-- PAGE EXTRACT --
Content starts
The ThreadFix Implementation
Senior software security engineer Matt Tesauro added ThreadFix to Pearson’s workflow in the following steps:
- Using FPM, Tesauro created a Debian Linux package internally to deploy the ThreadFix Tomcat Package (ThreadFix also offers its own Debian package for this).
- Tesauro hooked ThreadFix into each of Pearson’s toolsets using the tool scanner file formats ThreadFix understands.
- Using the importers built into ThreadFix, Tesauro connected it to the Checkmarx, Veracode, BurpSuite, ZAP, WhiteHat, AppScan and Qualys testing tools Pearson uses.
- To make that happen, Tesauro pointed ThreadFix to an API.
- Tesauro then set up an API key.
- The system was then set to fetch the test results.
- If necessary, Tesauro wrote glue code to upload the results to ThreadFix.
Pearson used ThreadFix to normalize and de-dupe what had proceeded from manual assessments, dynamic scans on applications and static code analyses of source code, directing those outputs into ThreadFix. “So if a static tool and a dynamic tool both found the same cross-site scripting issue, we fed those into ThreadFix, which de-duped those and gave us just one issue to report so that we didn’t bury two teams with fixing the same single coding error,” says Tesauro.
“ThreadFix became the one source of knowledge for all of the output of our team, which for us is the security vulnerabilities we find in the applications that we either created, bought or had a third party create,” says Tesauro. That enabled Pearson’s AppSec team to feed tickets into JIRA of backlogs from development teams, which made it easier to produce metrics and do reporting. ThreadFix made it easier to feed data into governance, risk, and compliance tools such as RSA Archer. “That enables visibility into work in progress and workflow and into areas of the business that affect AppSec’s work,” Tesauro notes.
Content ends
-- REQUIRED ACTIONS --
A - In the ThreadFix implementation text, what did Tesauro use to create the internal Debian Linux package?
B - For each statement, say whether it agrees with the ThreadFix implementation text, and quote the words of the text that decide it. (i) ThreadFix offers its own Debian package. (ii) Tesauro set up an API key before pointing ThreadFix to an API. (iii) RSA Archer is named as a governance, risk, and compliance tool.

-- RAW DATA --
Content starts
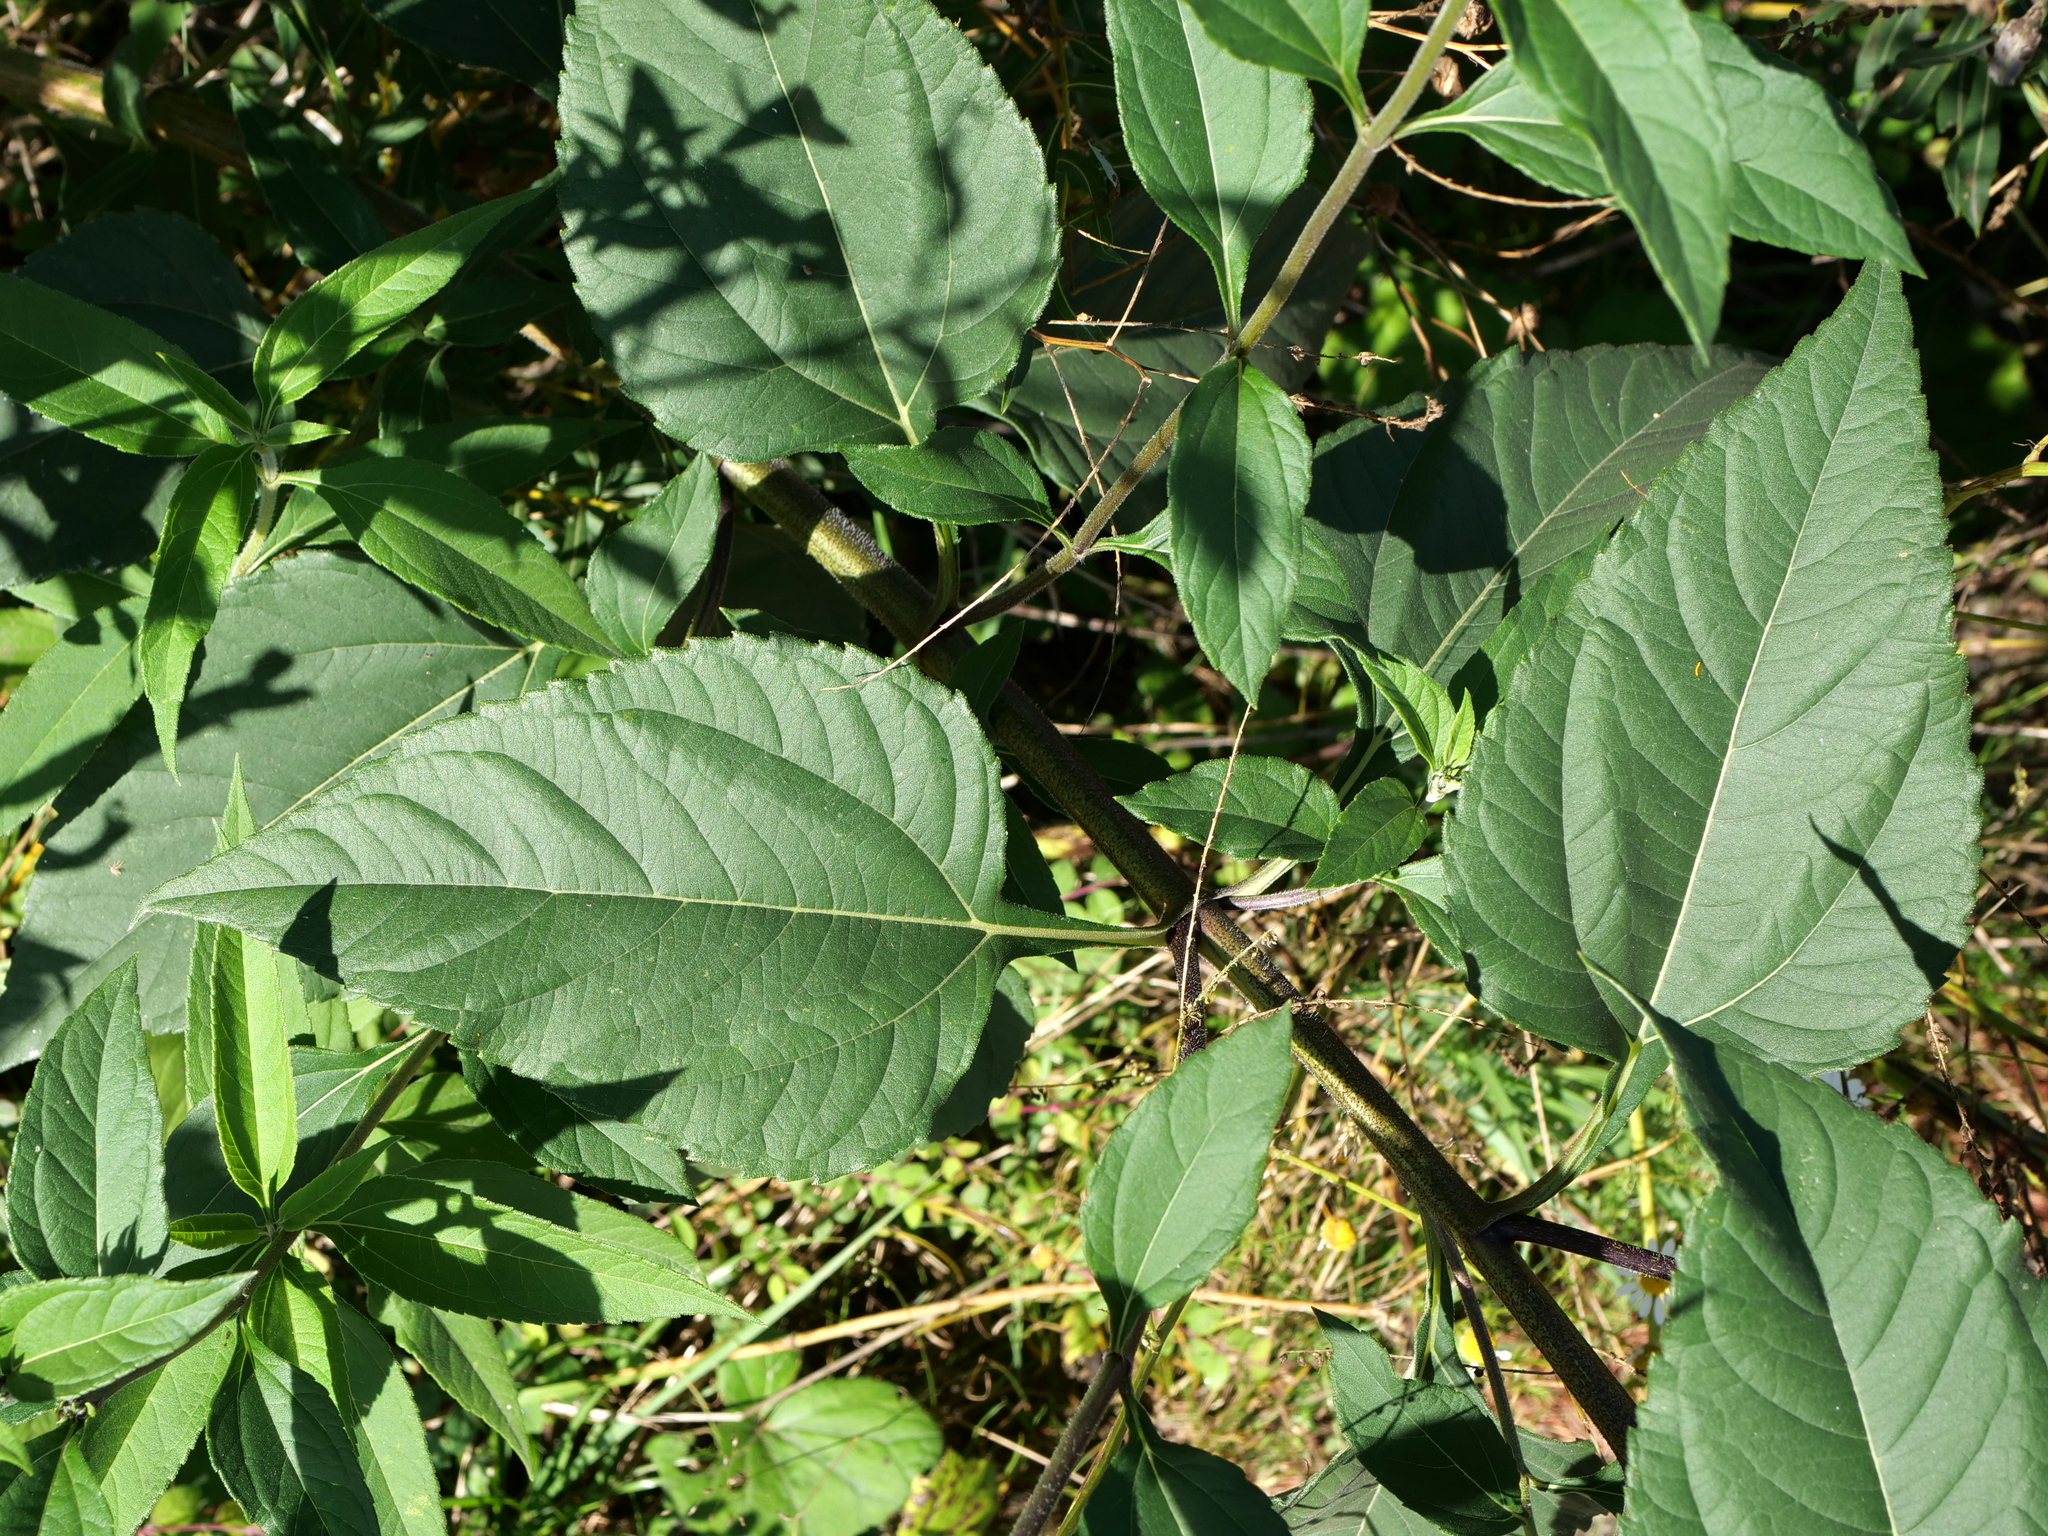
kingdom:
Content ends
-- RESULTS BY TASK --
A - FPM

B -
(i) Yes: "ThreadFix also offers its own Debian package for this"
(ii) No: "To make that happen, Tesauro pointed ThreadFix to an API." followed by "Tesauro then set up an API key."
(iii) Yes: "governance, risk, and compliance tools such as RSA Archer"